The problem states that the set of all $(x_1, x_2, x_3)\in\R^3$ that satisfy

$\begin{alignedat}{4} x_1&-2x_2&+x_3 &= 0 \\ 2x_1&-3x_2&+x_3 &= 0 \end{alignedat}$

is a linear subspace of $\R^3$. Solve the equations for $x_1, x_2$ by row reduction:

$\begin{alignedat}{4} x_1&-2x_2&+x_3 &= 0 \\ 2x_1&-3x_2&+x_3 &= 0 \end{alignedat}\implies \begin{alignedat}{4} &x_1&-2x_2&+x_3 &= 0 \\ & & x_2&-x_3 &= 0 \end{alignedat}\implies \begin{alignedat}{4} &x_1& \qquad &-x_3 &= 0 \\ & & x_2&-x_3 &= 0 \end{alignedat}$

We see that the solution set consists of all $\tmat x_1\\x_2\\x_3\trix\in\R^3$ that satisfy $x_1=x_2=x_3$. Hence the solution set is

$\Bigl\{x_3\tmat1\\1\\1\trix \;\big|\; x_3\in\R\Bigr\}.$

Therefore $\Bigl\{\tmat1\\1\\1\trix\Bigr\}$ is a basis for the solution space.

Problem 14

The vector space $W_1$ consists of all $a\in\mathbb{F}^5$ that satisfy $a_1=a_3+a_4$. $W_1$ is a linear subspace of $\mathbb F^5$, so $\dim W_1\leq 5$. We also have $W_1\neq \mathbb{F}^5$, because $e_1=(1, 0,0,0,0)\in\mathbb F^5$, but $e_1\not\in W_1$. Therefore $\dim W_1\leq 4$. The vectors

$\begin{pmatrix} 0\\1 \\0 \\0 \\0 \end{pmatrix},\quad \begin{pmatrix} 1\\0 \\1 \\0 \\0 \end{pmatrix},\quad \begin{pmatrix} 1\\0 \\0 \\1 \\0 \end{pmatrix},\quad \begin{pmatrix} 0\\0 \\0 \\0 \\1 \end{pmatrix},$

all belong to $W_1$ and they are linearly independent. Therefore this is a basis for $W_1$ and $\dim W_1=4$.

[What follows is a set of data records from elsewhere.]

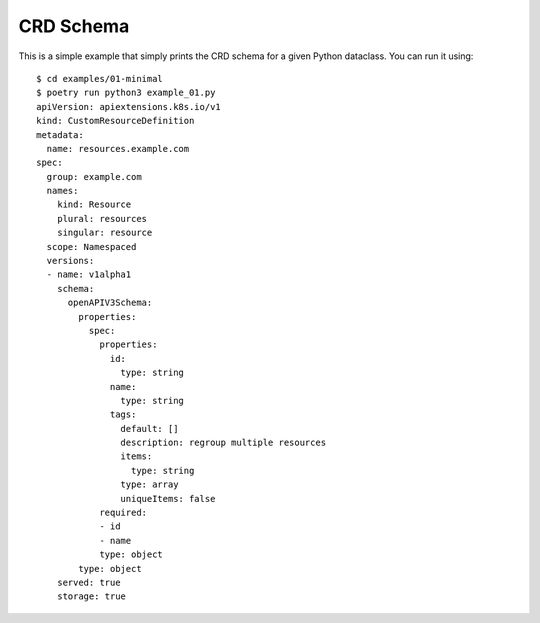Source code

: ==========
CRD Schema
==========

This is a simple example that simply prints the CRD schema for a given Python
dataclass. You can run it using::

  $ cd examples/01-minimal
  $ poetry run python3 example_01.py
  apiVersion: apiextensions.k8s.io/v1
  kind: CustomResourceDefinition
  metadata:
    name: resources.example.com
  spec:
    group: example.com
    names:
      kind: Resource
      plural: resources
      singular: resource
    scope: Namespaced
    versions:
    - name: v1alpha1
      schema:
        openAPIV3Schema:
          properties:
            spec:
              properties:
                id:
                  type: string
                name:
                  type: string
                tags:
                  default: []
                  description: regroup multiple resources
                  items:
                    type: string
                  type: array
                  uniqueItems: false
              required:
              - id
              - name
              type: object
          type: object
      served: true
      storage: true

The space $W_2$ consists of all $a\in\mathbb F^5$ with $a_2=a_3=a_4$ and $a_1=-a_5$.
It follows that each $a\in W_2$ is given by

$a = \begin{pmatrix} a_1 \\ a_2 \\ a_2 \\ a_2 \\ -a_1 \end{pmatrix} = a_1 \begin{pmatrix} 1 \\ 0 \\ 0 \\ 0 \\ -1 \end{pmatrix} + a_2 \begin{pmatrix} 0 \\ 1 \\ 1 \\ 1 \\ 0 \end{pmatrix}$

The vectors $\left(\begin{smallmatrix} 1 \\ 0 \\ 0 \\ 0 \\ -1 \end{smallmatrix}\right) , \left(\begin{smallmatrix} 0 \\ 1 \\ 1 \\ 1 \\ 0 \end{smallmatrix}\right)$ are independent, and therefore they are a basis for $W_2$. It follows that $W_2$ is two dimensional.